I plan to fly into Jackson Hole, spend two days at Grand Teton (non-timeshare), then on to Island Park (may spend a night in the park) with a final week at Crestwood to see Glacier.

Do you recommend that I rent a 4-wheel drive?

Maria


----------



## swift (Sep 30, 2008)

mpizza said:


> Do you recommend that I rent a 4-wheel drive?
> 
> Maria



With the prices of gas I would think you want the most comfortable, economical car you can get. A 4 wheel drive is not necessary IMO.


----------



## philemer (Sep 30, 2008)

mpizza said:


> Do you recommend that I rent a 4-wheel drive?
> 
> Maria



Even though we still have Cowboys & Indians out here most of our roads are paved. No 4WD needed. :hysterical:


----------



## Laurie (Sep 30, 2008)

philemer said:


> However, Y. Village is near the North entrance, in Gardiner, MT, which is a little farther from the geysers than the West entrance.
> http://www.yellowstonevinn.com/directions.html


That's actually Yellowstone Village Inn, a different entity than Yellowstone Village ... Yellowstone Village is close to the West entrance, maybe 10 or 12 miles?

Pat - we'll be in Paintbrush too, a 3-BR, which I believe is a duplex. Pix did look very basic ... OK with us since we'll be out doing stuff during most daylight hours, and I'm sure driving plenty of miles inside the park. Is the immediate scenery around Paintbrush pretty?
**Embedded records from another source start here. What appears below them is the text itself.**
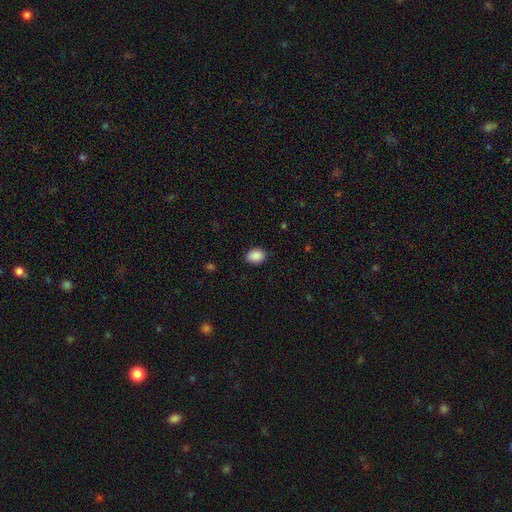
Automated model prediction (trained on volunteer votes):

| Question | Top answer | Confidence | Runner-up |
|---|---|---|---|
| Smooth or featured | smooth | 89% | star or artifact (8%) |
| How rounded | in between | 69% | round (30%) |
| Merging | none | 87% | minor disturbance (10%) |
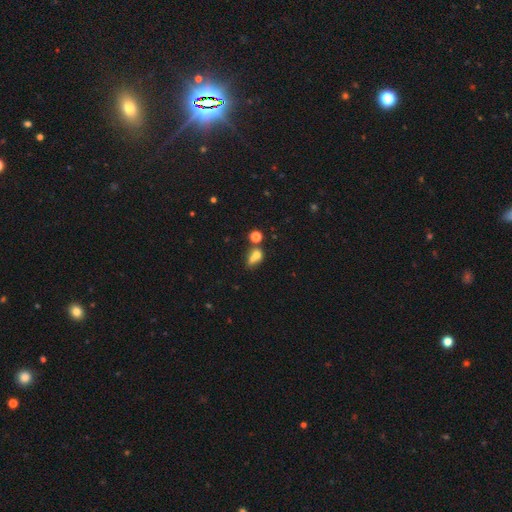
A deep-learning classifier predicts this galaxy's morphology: smooth_or_featured: smooth (p=0.66) [alt: featured or disk p=0.19]
how_rounded: in between (p=0.48) [tied with: round p=0.48]
merging: merger (p=0.53) [alt: none p=0.28]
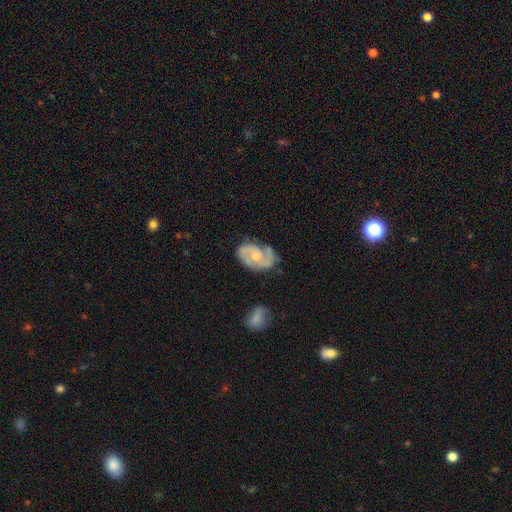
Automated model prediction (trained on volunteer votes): A featured or disk galaxy (79%) with no bar (64%), 2 (79%) medium (47%) spiral arms (93%) and a moderate central bulge (49%). Merging: none (64%).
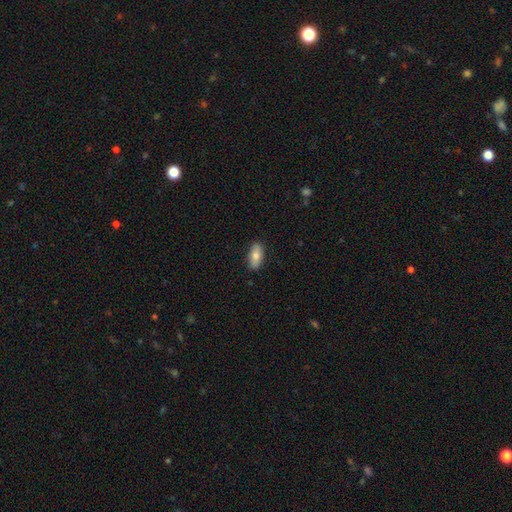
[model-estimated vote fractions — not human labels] This appears to be a smooth galaxy with no disk features (78%) that is in between round and cigar-shaped (84%). Merging: none (88%).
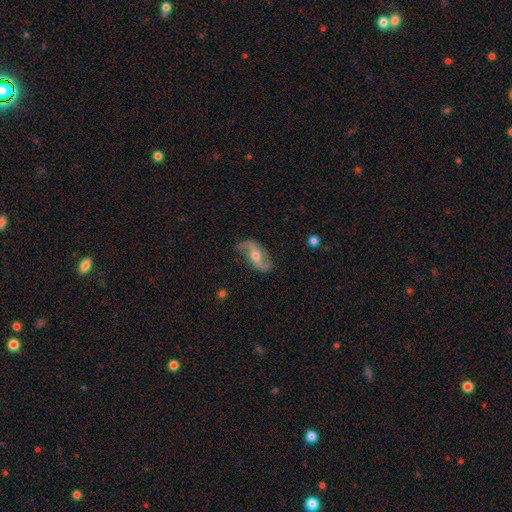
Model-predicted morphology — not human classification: The model was most divided on "bar": no: 41%, weak: 38%, strong: 21%. More confident: edge-on disk — no (94%); spiral arms — yes (93%); spiral arm count — 2 (91%); smooth or featured — featured or disk (82%); spiral winding — loose (75%); merging — none (73%); bulge size — moderate (70%).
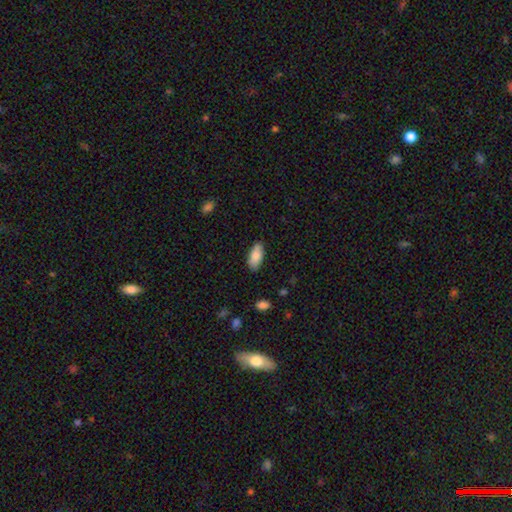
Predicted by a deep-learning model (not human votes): smooth_or_featured: smooth (p=0.86) [alt: featured or disk p=0.08]
how_rounded: in between (p=0.87) [alt: cigar-shaped p=0.11]
merging: none (p=0.85) [alt: minor disturbance p=0.12]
Anything else you'd like to add would be appreciated!


----------



## mdurette (Nov 1, 2008)

Does Yellowstone Village only trade with RCI - I can't seem to find it in II


----------



## Karen G (Nov 12, 2008)

*Just got our trade through RCI*

We'll be going to Island Park June 12-19, 2009.  Any other Tuggers there at that time?


----------



## tashamen (Nov 12, 2008)

Karen G said:


> We'll be going to Island Park June 12-19, 2009.  Any other Tuggers there at that time?



Lucky you!  This (or the week after) is exactly when I want to go there as I have a conference in Bozeman during that weekend and would like to extend the visit for a week closer to Yellowstone.  However I only trade through II and they have told me I can't get IPV because of quality issues.   

So I will likely end up at Big Sky (assuming I can get a trade there), but would much rather be at Island Park!  I will still leave that in my request along with the 2 Jackson Hole resorts in II, but don't hold out much hope for getting them either.


----------



## riverdees05 (Nov 12, 2008)

We will be at Island Park the week of August 22, 2009.  I checked Jackson, WY flights and they are high and so are the rental cars.  Any other airport that folks use when going to Yellowstone?


----------



## PigsDad (Nov 12, 2008)

riverdees05 said:


> We will be at Island Park the week of August 22, 2009.  I checked Jackson, WY flights and they are high and so are the rental cars.  Any other airport that folks use when going to Yellowstone?


Idaho Falls or Billings, but you may not find much better prices at either.  People here have posted about flying to Salt Lake City and driving from there.

Kurt


----------



## Karen G (Nov 12, 2008)

riverdees05 said:


> We will be at Island Park the week of August 22, 2009.  I checked Jackson, WY flights and they are high and so are the rental cars.  Any other airport that folks use when going to Yellowstone?


On my confirmation it shows this airport information:
The nearest commercial airports are 85 miles away in Idaho Falls, Idaho, and 110 miles away in Bozeman, Montana. The resort is 22 miles south of West Yellowstone, Montana.


----------



## riverdees05 (Nov 12, 2008)

Has anyone flown into Bozeman and driven to Island Park?  If so, what did you think?


----------



## Aussiedog (Nov 12, 2008)

Icc5 said:


> We just recently came back from the Worldmark which is only a few blocks from the West Yellowstone entrance and a few blocks from town.  Location was perfect.
> Bart




I hope you enjoyed it!   We are booked for early next September - we wanted to go after the summer crowds.


Ann


----------